WHAT TO PRODUCE
Print each line below verbatim, skipping every picture.

DATA EXTRACT
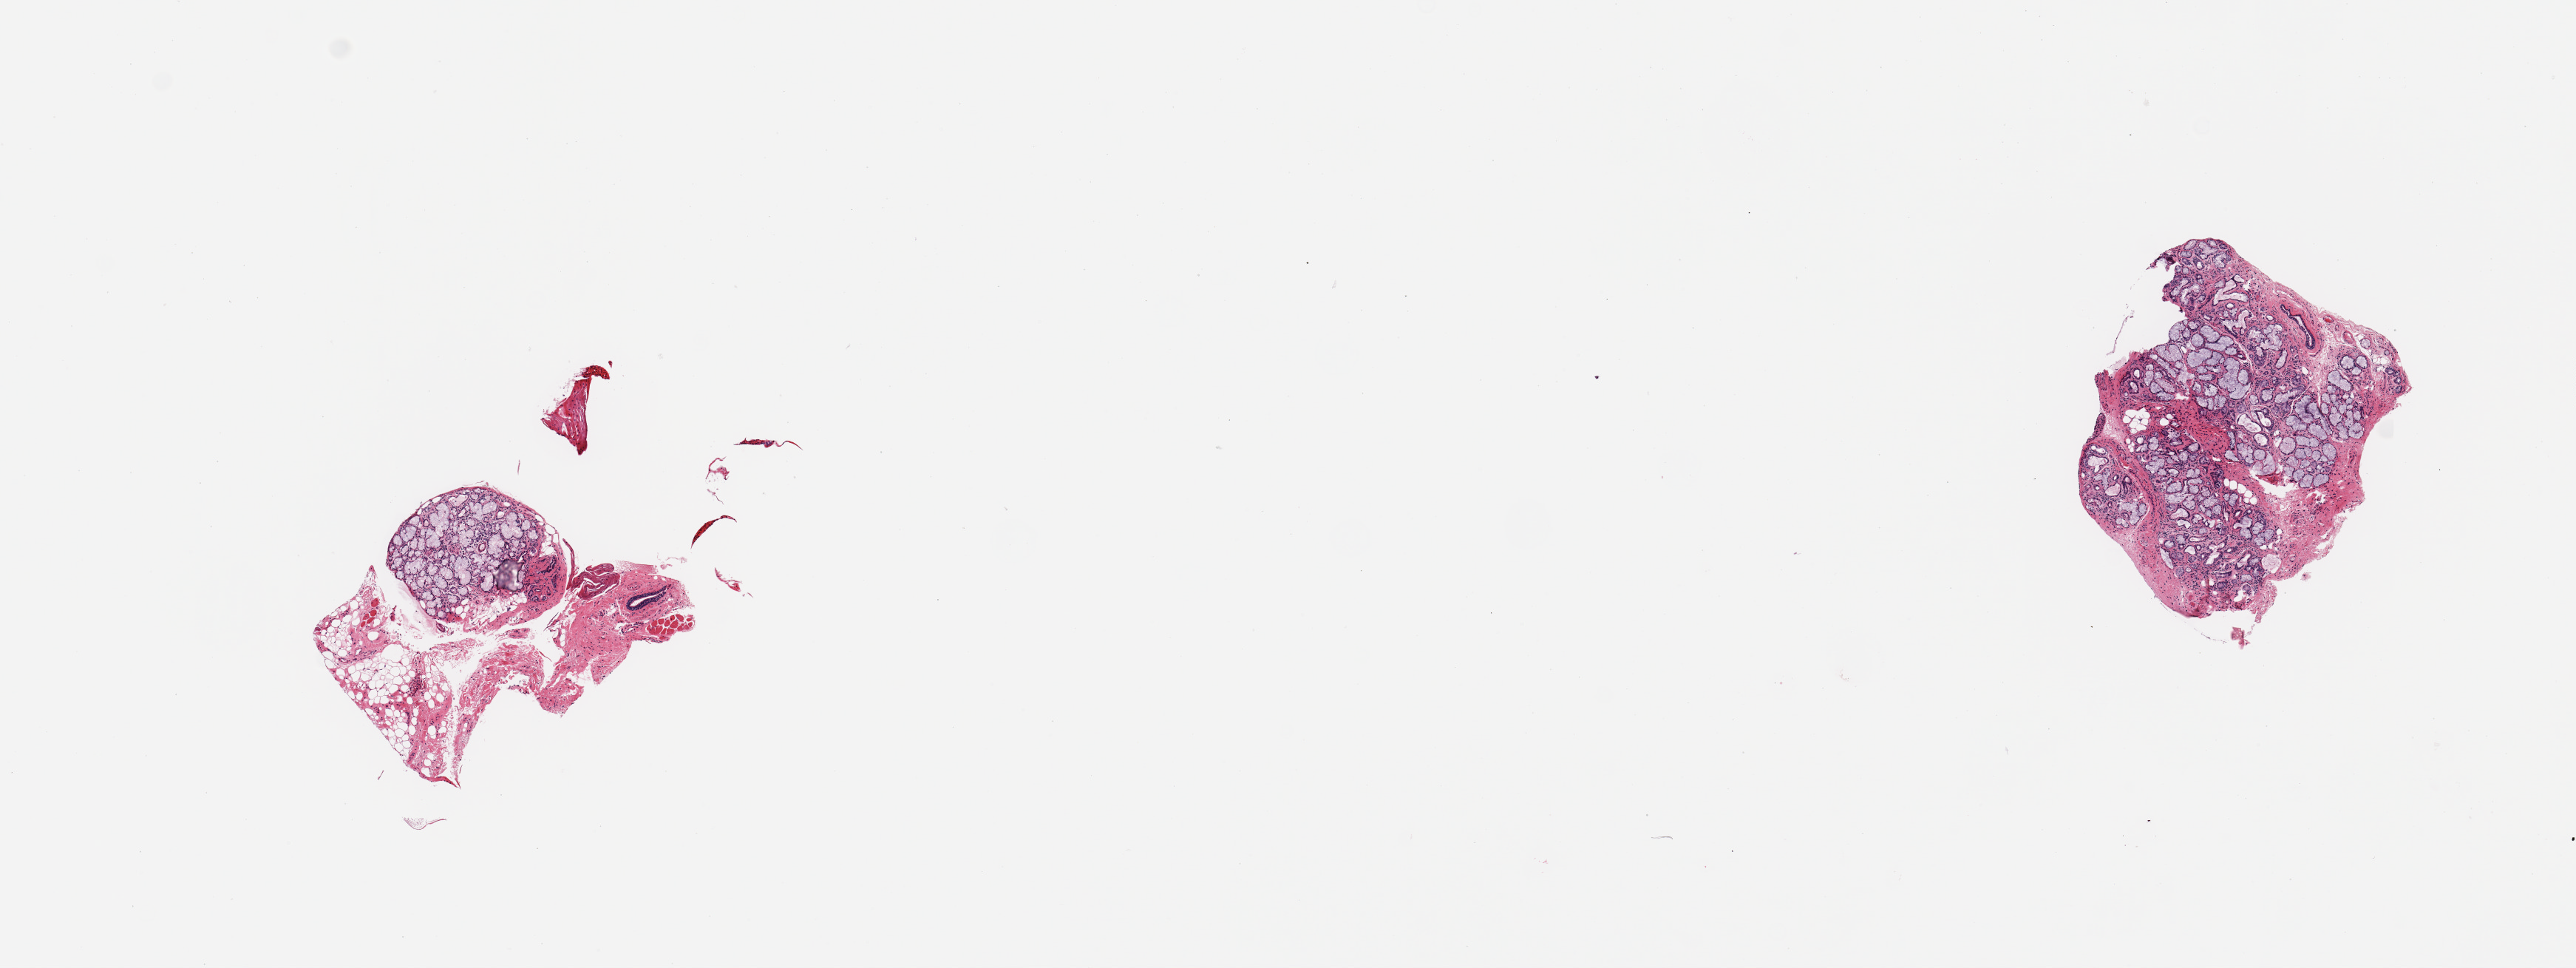
Haematoxylin and eosin whole-slide image, a low-resolution overview of the entire scanned area, about 13.8 x 5.2 mm, PAXgene-fixed, paraffin-embedded tissue, target tissue: minor salivary gland, tissue donor sample.
- pathologist's review note for this sample: 2 pieces; 1 piece is all salivary gland; other is 50% gland with remainder fibroadipose and muscle tissue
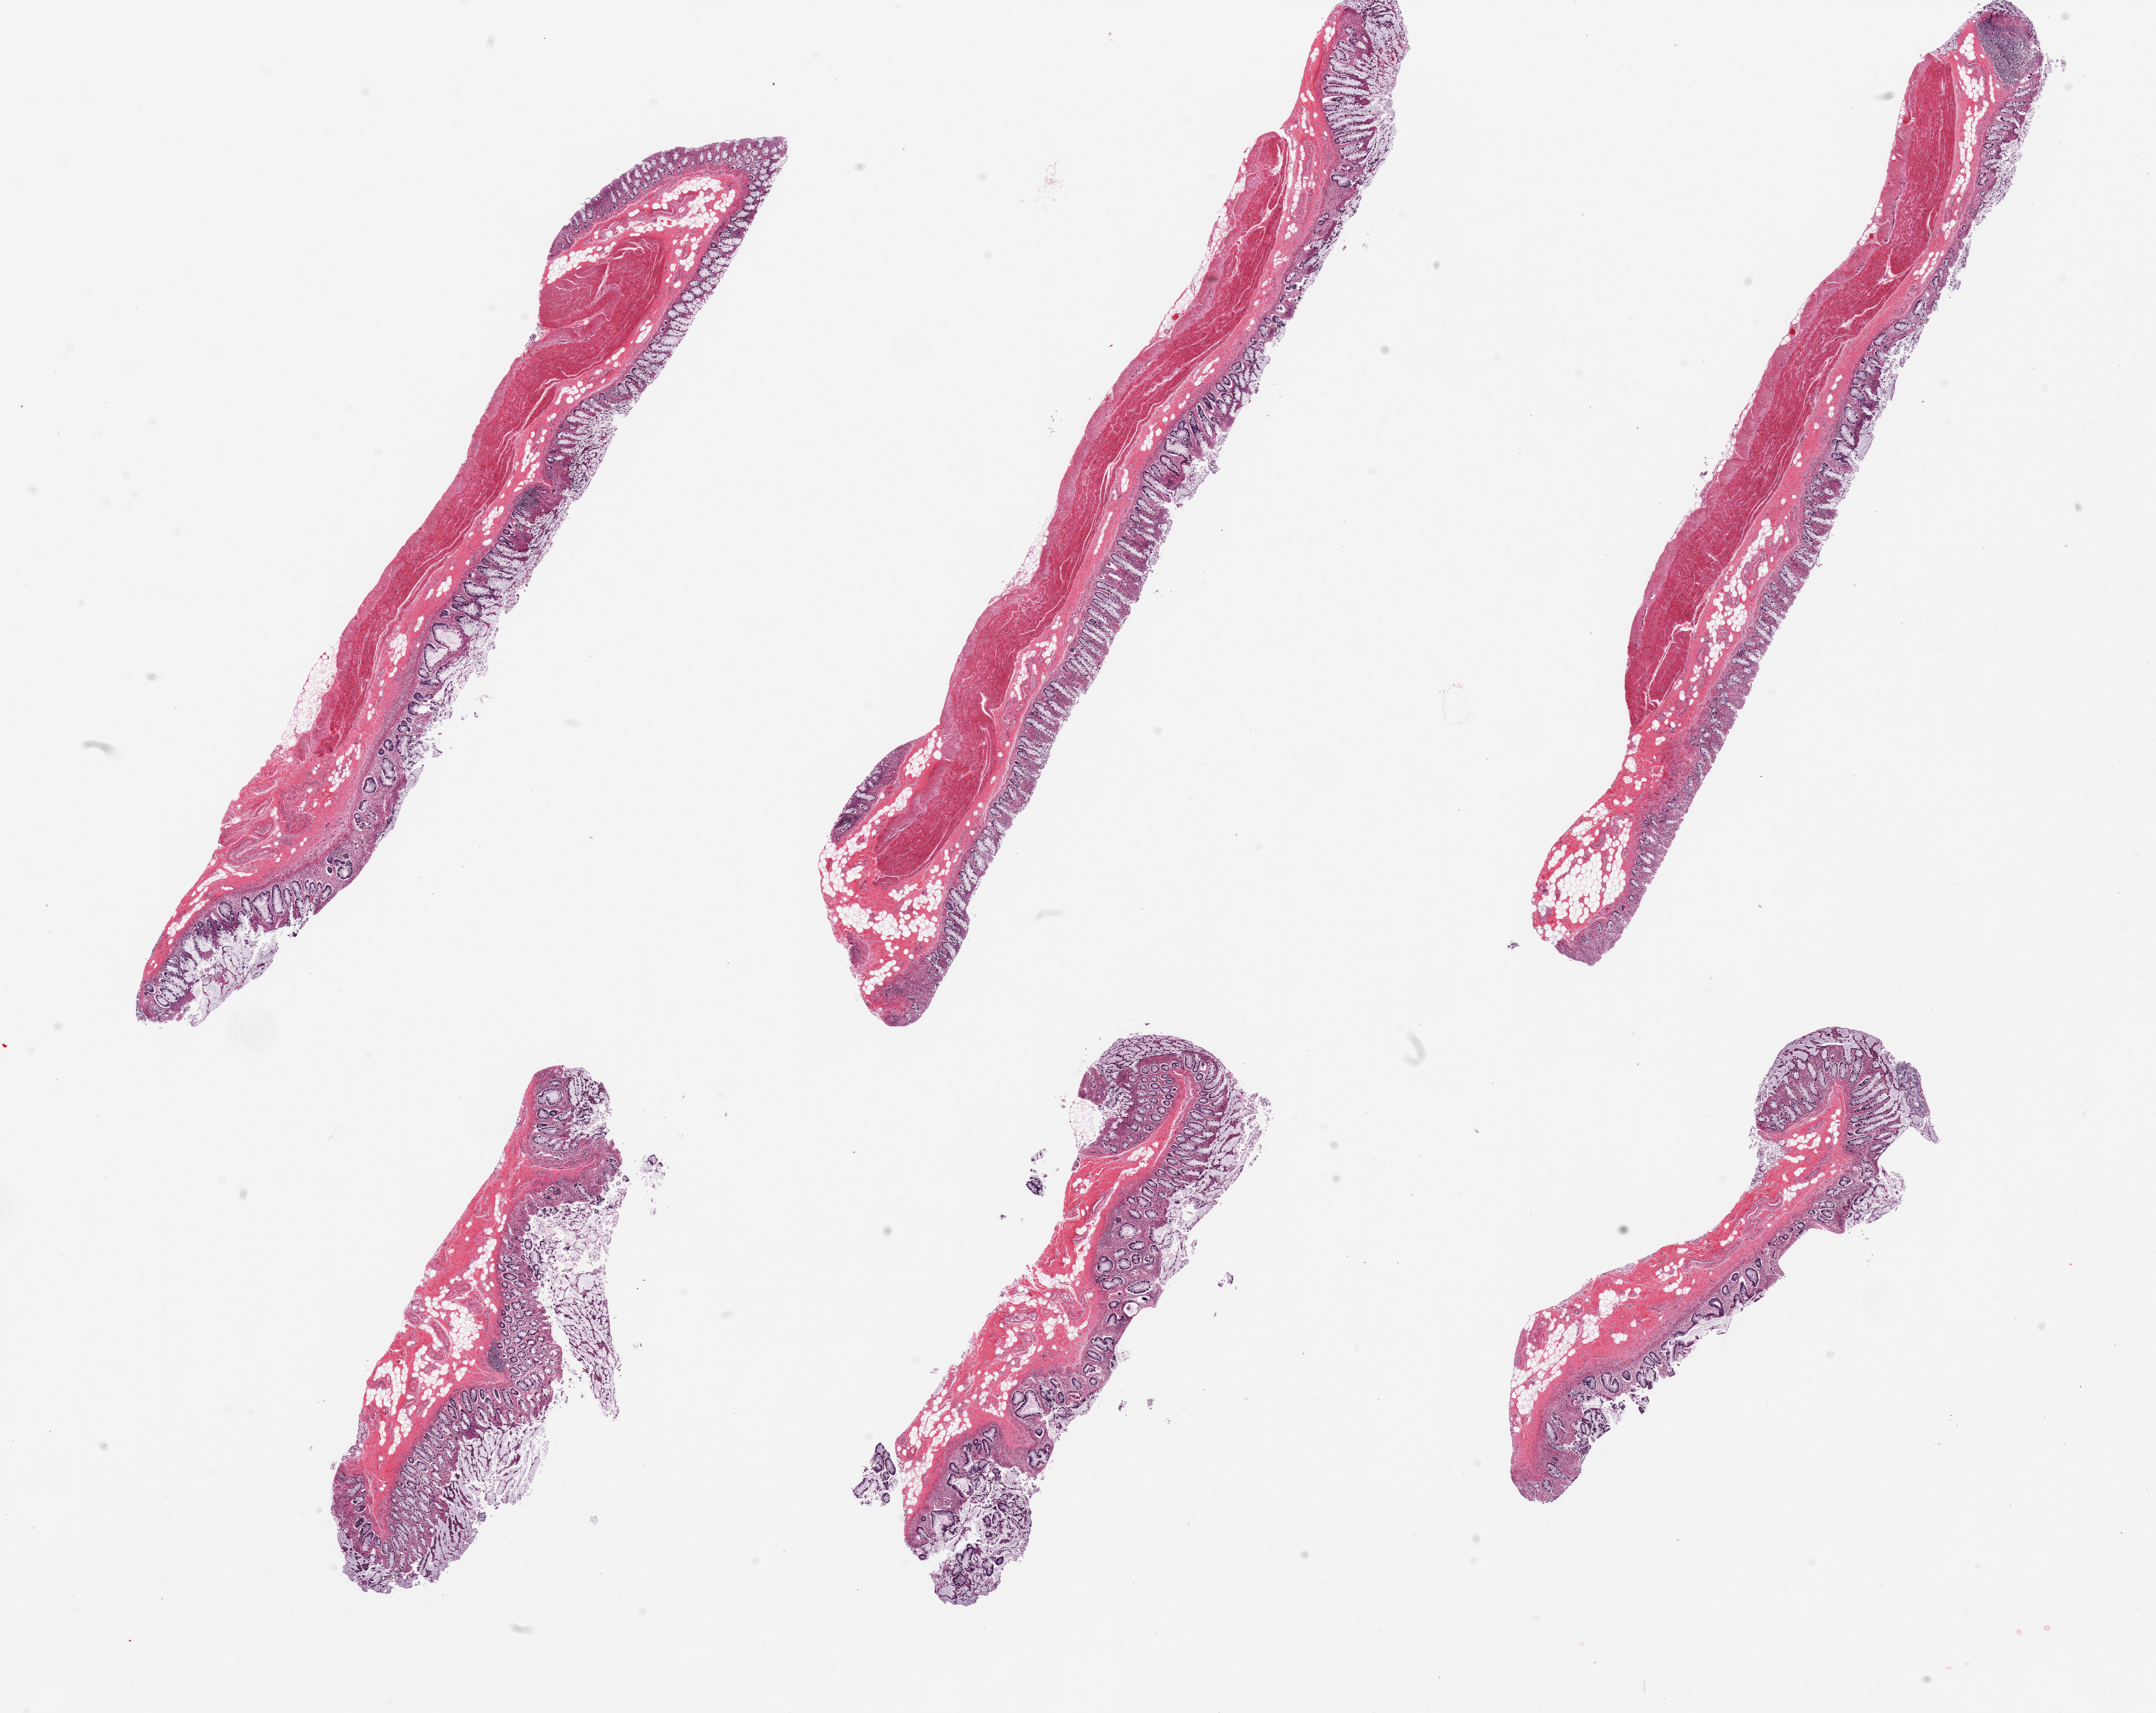
Whole-slide image, haematoxylin and eosin stain — whole scanned area (about 26.6 x 21.1 mm, from a 20x scan) shown as a low-resolution overview. PAXgene-fixed, paraffin-embedded tissue. Sampled site (target tissue): transverse colon. Tissue donor sample.
Review note (as recorded): 6 pieces; moderately autolyzed mucosa in all; 3 have no muscularis.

TASK RESPONSE
Haematoxylin and eosin whole-slide image, a low-resolution overview of the entire scanned area, about 13.8 x 5.2 mm, PAXgene-fixed, paraffin-embedded tissue, target tissue: minor salivary gland, tissue donor sample.
- pathologist's review note for this sample: 2 pieces; 1 piece is all salivary gland; other is 50% gland with remainder fibroadipose and muscle tissue
Whole-slide image, haematoxylin and eosin stain — whole scanned area (about 26.6 x 21.1 mm, from a 20x scan) shown as a low-resolution overview. PAXgene-fixed, paraffin-embedded tissue. Sampled site (target tissue): transverse colon. Tissue donor sample.
Review note (as recorded): 6 pieces; moderately autolyzed mucosa in all; 3 have no muscularis.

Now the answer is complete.